Jujur, saya termasuk salah satu yang menyesalkan apa yang beliau nyatakan kemarin di TV. Bukan karena itu tidak benar, karena saya yakin seseorang dengan kapasitas seperti beliau tidak akan bohong, akan tetapi karena banyak Hakim yang berusaha bersih dan jujur, yang sedang berjuang dan terus berjuang, dan baru mengalami apa yang beliau telah alami dahulu, menjadi lemah hatinya karena melihat contoh yang ia teladani justru memberikan pukulan telak baginya. Saya kira masih banyak hakim yang berhati lemah (mungkin karena umur dan pengalaman), yang gampang emosi dan “bersumbu pendek”, dan saya yakin bahwa Yang Mulia Asep Iwan Iriawan bisa memberikan semangat kepada mereka untuk menjadi lebih baik, dan bukan malah menggembosi dengan cara seperti itu, di televisi, ditonton masyarakat se-Indonesia.

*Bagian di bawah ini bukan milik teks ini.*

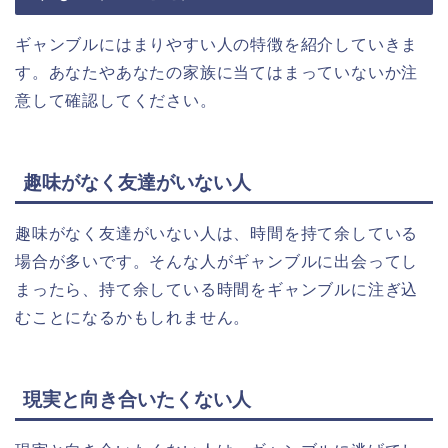
ギャンブルにはまりやすい人の特徴を紹介していきま
す。あなたやあなたの家族に当てはまっていないか注
意して確認してください。
趣味がなく友達がいない人
趣味がなく友達がいない人は、時間を持て余している
場合が多いです。そんな人がギャンブルに出会ってし
まったら、持て余している時間をギャンブルに注ぎ込
むことになるかもしれません。
現実と向き合いたくない人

Saya yakin, banyak rekan-rekan Hakim di Indonesia ini yang menginginkan untuk bisa bertemu muka dengan Asep Iwan Iriawan, dalam sebuah forum akademis (di pusdiklat Mahkamah Agung mungkin), untuk dapat mengggali kemampuan beliau yang sangat hebat, untuk belajar kepada beliau bagaimana menjadi seorang Hakim yang berintegritas, untuk menimba pengalaman kepada beliau bagaimana cara menghadapi cobaan dan godaan dalam kehidupan sehari-hari seorang Hakim, demi kemajuan Mahkamah Agung dan dunia peradilan di Indonesia.
Tapi disisi lain, saya juga yakin bahwa tidak ada satupun insan peradilan di Indonesia ini yang menginginkan lagi untuk bertemu muka dan menatap wajah Asep Iwan Iriawan dalam sebuah acara televisi seperti kemarin.
Asep Iwan Iriawan adalah sebuah contoh tauladan yang baik untuk Hakim-hakim se-Indonesia. Alangkah indahnya, ketika nama Asep Iwan Iriawan selalu terpatri di setiap sanubari Hakim se-Indonesia, sampai kapanpun, sebagai salah satu contoh Hakim yang jujur, tegas, berintegritas, dan sederhana, selayaknya kepolisian Indonesia mengingat sosok Hoegeng Iman Santosa.
Saya jadi teringat sebuah kalimat bijak dari Khoo Ping Hoo: “Orang yg sederhana dan jujur akan hilang nilainya di mata Tuhan dan manusia apabila dia justru memamerkan, mengagung-agungkan, dan menepuk dada sendiri dihadapan orang banyak bahwa dia orang yg hidupnya paling mulia.